Millennials face paying £44,000 more on rent typically by the time they turn 30 than the baby boomer generation, analysis from a think-tank has found.
The Resolution Foundation said a combination of falling home ownership levels among the younger generation and rising costs in the private rented sector have fuelled the increase.
The young generation of under-35s also face paying around £25,000 more on rent by the time they hit 30 than the generation immediately above them - generation X.
Around 60% of the generation X cohort of 35 to 50-year-olds had climbed onto the property ladder by the time they reached 30, whereas around 42% of millennials manage to become home owners by the age of 30.

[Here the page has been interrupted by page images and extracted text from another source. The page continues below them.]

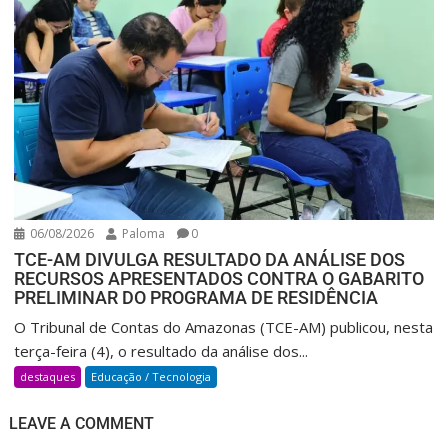
06/08/2026
Paloma
0
TCE-AM DIVULGA RESULTADO DA ANÁLISE DOS
RECURSOS APRESENTADOS CONTRA O GABARITO
PRELIMINAR DO PROGRAMA DE RESIDÊNCIA
O Tribunal de Contas do Amazonas (TCE-AM) publicou, nesta
terça-feira (4), o resultado da análise dos...
destaques
Educação / Tecnologia
LEAVE A COMMENT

The report said that close to two-thirds (63%) of baby boomers - those aged over 50 and up to 70 years old - owned their home by the time they were 30.
It said: "Decades of falling housebuilding and rising house prices have reduced home ownership for subsequent generations."

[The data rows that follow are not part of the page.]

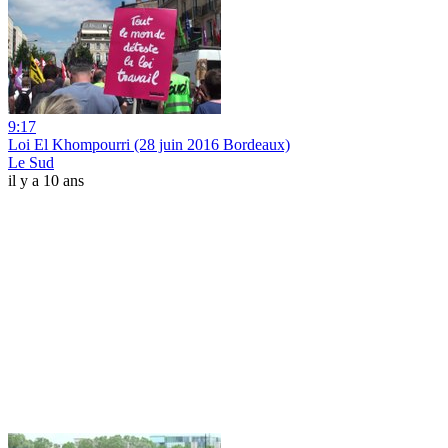
9:17
Loi El Khompourri (28 juin 2016 Bordeaux)
Le Sud
il y a 10 ans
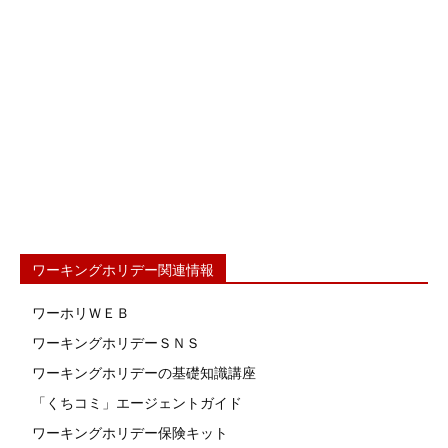
ワーキングホリデー関連情報
ワーホリＷＥＢ
ワーキングホリデーＳＮＳ
ワーキングホリデーの基礎知識講座
「くちコミ」エージェントガイド
ワーキングホリデー保険キット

The Foundation looked at Office for National Statistics (ONS) data as well as figures from Halifax to make the findings. The calculations were made in today's prices and the figures used cover the UK.
It said the extra money spent on renting has reduced young people's living standards and made it harder to save to buy a home of their own.

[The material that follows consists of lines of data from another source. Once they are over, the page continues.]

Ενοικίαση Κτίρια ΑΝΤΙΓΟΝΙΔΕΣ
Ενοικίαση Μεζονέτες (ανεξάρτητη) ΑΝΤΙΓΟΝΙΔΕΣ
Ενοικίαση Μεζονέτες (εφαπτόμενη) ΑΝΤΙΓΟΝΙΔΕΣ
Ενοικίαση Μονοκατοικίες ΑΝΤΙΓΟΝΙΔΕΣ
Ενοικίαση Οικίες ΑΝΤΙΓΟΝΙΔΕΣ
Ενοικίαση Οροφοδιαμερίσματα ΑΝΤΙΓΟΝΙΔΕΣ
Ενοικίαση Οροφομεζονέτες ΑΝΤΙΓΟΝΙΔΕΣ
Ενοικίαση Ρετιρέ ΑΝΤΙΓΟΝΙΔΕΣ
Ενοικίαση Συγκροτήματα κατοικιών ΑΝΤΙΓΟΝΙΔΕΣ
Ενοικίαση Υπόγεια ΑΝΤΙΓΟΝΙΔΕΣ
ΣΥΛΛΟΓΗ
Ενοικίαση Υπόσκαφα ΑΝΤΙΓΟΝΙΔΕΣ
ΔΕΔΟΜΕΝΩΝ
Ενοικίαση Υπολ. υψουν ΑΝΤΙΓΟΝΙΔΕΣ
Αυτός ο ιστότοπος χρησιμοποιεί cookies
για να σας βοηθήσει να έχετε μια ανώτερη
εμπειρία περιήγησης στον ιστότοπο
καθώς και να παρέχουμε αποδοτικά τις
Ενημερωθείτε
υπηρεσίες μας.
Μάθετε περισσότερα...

The £44,000 extra typically spent on rent by millennials eclipses the £33,000 average deposit that a first-time buyer needs to get on the property ladder today, the report found.
Laura Gardiner, a senior policy analyst at the Resolution Foundation, said: "The nation's housing crisis is perhaps the most visible example of growing inequality between generations.
"Young people today are paying a heavy price for decades of falling home ownership. The struggle to get on the housing ladder has left many of today's millennials renting, at a time when it has become more expensive to do so. Millennials have had to spend £44,000 more on rent by the time they reach 30 compared to the baby boomers.
"Britain's continuing failure to build enough homes means that unless we change course the struggle of young people to own their home is only going to get worse."
The findings were made ahead of the launch of the Foundation's Intergenerational Commission on Monday.
This will carry out an 18-month investigation, probing the extent to which young people's living standards have been "permanently scarred". The Commission will recommend policies to raise living standards for future generations.
A Department for Communities and Local Government (DCLG) spokesman said, on average, more than 140 people a day have been helped into home ownership through Government-backed schemes since 2010.
He said the Government is also committed to creating a bigger, better private rented sector, adding: "That's why we've set out the most ambitious vision for housing in a generation, including £3.5 billion in Government-backed guarantees to attract more institutional investment into the sector."